The fair aims to focus on different aspects of Indian publishing. With India already the world’s third-largest producer of English language titles, and a still growing economy compared to negative growth rates in most of the OECD economies, the country offers considerable marketing opportunities.

“This will see writing not only from Indians writing in English, but also from the other languages spoken in the country,” says Burtenshaw. The British Council is putting together the programmes, and Sujata Sen, Director, East India, British Council, points out, there are 32 languages in India with over a million speakers, and there is great scope for translation. She points to Sahitya Akademi’s programme, and hopes more translation rights will be discussed.
And the events will not be limited to LBF alone but will also form part of the Edinburgh, hay, Norwich and Newcastle literature festivals. As part of the build up, the Kolkata Book Fair this had its spotlight on Scottish writers, and BCL organized about 50 events during the festival, points out Sen. “It is all about long term sustainability and engagement, adds Burtenshaw. “The rationale is to create greater business opportunities.

With a going rate of £254 per square metre to rent place at the fair, participation does not come chap.
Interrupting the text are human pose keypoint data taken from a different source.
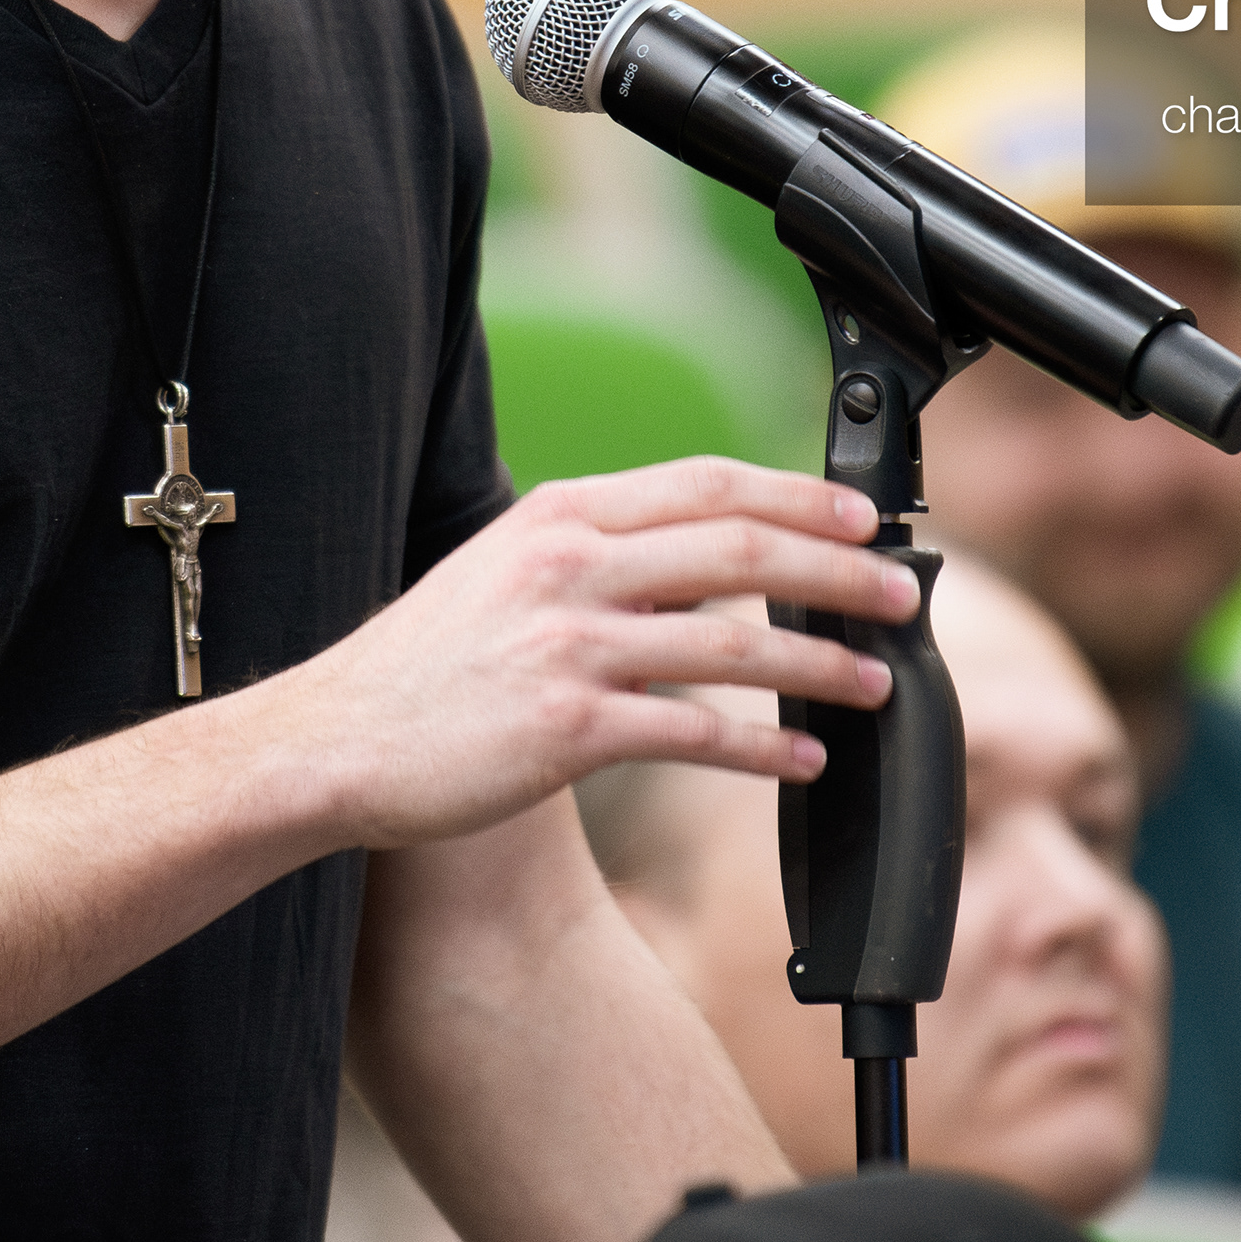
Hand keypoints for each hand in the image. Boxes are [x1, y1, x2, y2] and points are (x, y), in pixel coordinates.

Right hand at [271, 457, 913, 852]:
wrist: (336, 740)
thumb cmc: (424, 663)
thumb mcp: (505, 569)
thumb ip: (596, 551)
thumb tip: (701, 558)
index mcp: (560, 516)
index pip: (707, 483)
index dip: (799, 495)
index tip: (862, 517)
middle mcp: (570, 566)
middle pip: (742, 549)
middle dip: (839, 572)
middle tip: (904, 595)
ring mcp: (570, 646)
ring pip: (734, 642)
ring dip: (821, 663)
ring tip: (875, 682)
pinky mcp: (567, 729)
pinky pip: (693, 733)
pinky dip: (760, 747)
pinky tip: (801, 757)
But Capexil is giving financial assistance to participants. LBF has also been helping out potential Indian exhibitors through workshops and seminars, conducting workshops for agents on how they can make a book successful, on participation guidelines, how to set up appointments, which titles to promote, how to present stands, preparing the right publicity material etc. While many of the subsidiaries of international publishing houses have been participating in their global stands, many have also taken stands in the India pavilion, Among the participants from India at the fair are Roli, Rupa, Macmillan India, Mapin, Niyogi, OUP India, Penguin India, Sterling, UBSPD, Zubaan, Wisdom Tree, Ratna Sagar, Research Press, Pearson Education, Palgrave Macmillan, McGraw Hill, IBH, Cambridge University Press India besides a host of printers.

Whether the fair is able to achieve its goals remains to be seen, but what already seems guaranteed is the greater visibility of the India in one of world’s global financial capitals desperately in need of some succour.

Saturday, February 28, 2009

India focus at London Book Fair

More than 45 leading Indian writers, translators, critics, academics and industry professionals will be coming to the London Book Fair, to take part in a varied programme of events based on themes of cultural and linguistic diversity, designed to enable better market understanding through contemporary literature between India and the UK. This is the first time such a wide variety of authors has been showcased in this way, and the event will bring together the largest representation of Indian writers ever assembled at a publishing trade show.

Writers including Javed Akhtar, Amit Chaudhuri, Namdeo Dhasal, Ramachandra Guha, Jaishree Misra, Daljit Nagra, Anita Nair, Bhalchandra Nemade, Nandan Nilekani, K Satchidanandan, Shankar, Vikram Seth and Pavan K Varma will take part in a series of ten seminars and readings at the Fair, as well as additional events in London and around the UK. These events will highlight the richness and diversity of contemporary Indian literature, with over 15 Indian languages represented across a total of 40 events.

The British Council is hosting the following seminars:
- Imagining India: the world of fiction
- Home and the world
- Literature of identity
- Literature of conflict
- India writes
- India translated
- Literature of the cinema
- Bestsellers and popular writing
- Literature of ideas
- Battle for the Indian reader

Susie Nicklin, Director Literature, British Council, said: “Many people in the UK feel they know India and her writers, which is not surprising given their justified success in this country; many readers in India feel they are au fait with British contemporary literature. In fact, all of us will benefit hugely from this opportunity — a major part of an ongoing British Council programme – to discover more about each other’s literary cultures and societies.”